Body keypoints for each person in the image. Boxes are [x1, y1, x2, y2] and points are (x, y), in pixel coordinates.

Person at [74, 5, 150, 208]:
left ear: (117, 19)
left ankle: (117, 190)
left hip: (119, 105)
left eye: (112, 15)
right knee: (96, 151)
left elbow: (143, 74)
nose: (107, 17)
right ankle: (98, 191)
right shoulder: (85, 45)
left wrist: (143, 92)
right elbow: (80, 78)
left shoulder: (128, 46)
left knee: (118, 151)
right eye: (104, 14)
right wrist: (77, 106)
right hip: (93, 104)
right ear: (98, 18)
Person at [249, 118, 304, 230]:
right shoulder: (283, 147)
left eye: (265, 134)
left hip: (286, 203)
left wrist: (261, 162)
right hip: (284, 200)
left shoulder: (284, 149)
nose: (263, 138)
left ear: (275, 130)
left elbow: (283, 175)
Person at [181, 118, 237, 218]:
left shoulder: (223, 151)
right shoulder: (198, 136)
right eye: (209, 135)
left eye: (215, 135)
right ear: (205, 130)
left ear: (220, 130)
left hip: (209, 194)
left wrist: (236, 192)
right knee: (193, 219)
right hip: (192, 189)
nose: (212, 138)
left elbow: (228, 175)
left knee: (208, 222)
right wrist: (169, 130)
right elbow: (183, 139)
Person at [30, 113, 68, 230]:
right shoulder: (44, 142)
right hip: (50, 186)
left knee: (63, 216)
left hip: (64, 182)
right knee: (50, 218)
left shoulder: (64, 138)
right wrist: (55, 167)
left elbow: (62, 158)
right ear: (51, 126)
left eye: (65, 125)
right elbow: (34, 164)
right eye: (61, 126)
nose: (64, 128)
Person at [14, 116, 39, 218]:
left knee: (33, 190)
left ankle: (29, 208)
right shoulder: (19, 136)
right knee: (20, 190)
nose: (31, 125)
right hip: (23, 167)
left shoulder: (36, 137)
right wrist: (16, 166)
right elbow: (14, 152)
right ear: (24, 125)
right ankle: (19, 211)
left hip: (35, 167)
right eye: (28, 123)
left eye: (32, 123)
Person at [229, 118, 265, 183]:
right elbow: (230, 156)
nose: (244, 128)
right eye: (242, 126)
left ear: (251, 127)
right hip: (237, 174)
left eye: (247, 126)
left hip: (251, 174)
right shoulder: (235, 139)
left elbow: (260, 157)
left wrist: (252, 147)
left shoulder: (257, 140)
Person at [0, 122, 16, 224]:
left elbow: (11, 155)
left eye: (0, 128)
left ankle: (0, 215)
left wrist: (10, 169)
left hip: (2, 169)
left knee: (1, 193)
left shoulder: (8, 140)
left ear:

------

▸ **Task**: Every line above from the line with "left eye: (65, 125)" to the line with "left eye: (32, 123)", inclusive, must be returned exactly; no other line belongs in the reply.

▸ **Your solution**:
left eye: (65, 125)
right elbow: (34, 164)
right eye: (61, 126)
nose: (64, 128)
Person at [14, 116, 39, 218]:
left knee: (33, 190)
left ankle: (29, 208)
right shoulder: (19, 136)
right knee: (20, 190)
nose: (31, 125)
right hip: (23, 167)
left shoulder: (36, 137)
right wrist: (16, 166)
right elbow: (14, 152)
right ear: (24, 125)
right ankle: (19, 211)
left hip: (35, 167)
right eye: (28, 123)
left eye: (32, 123)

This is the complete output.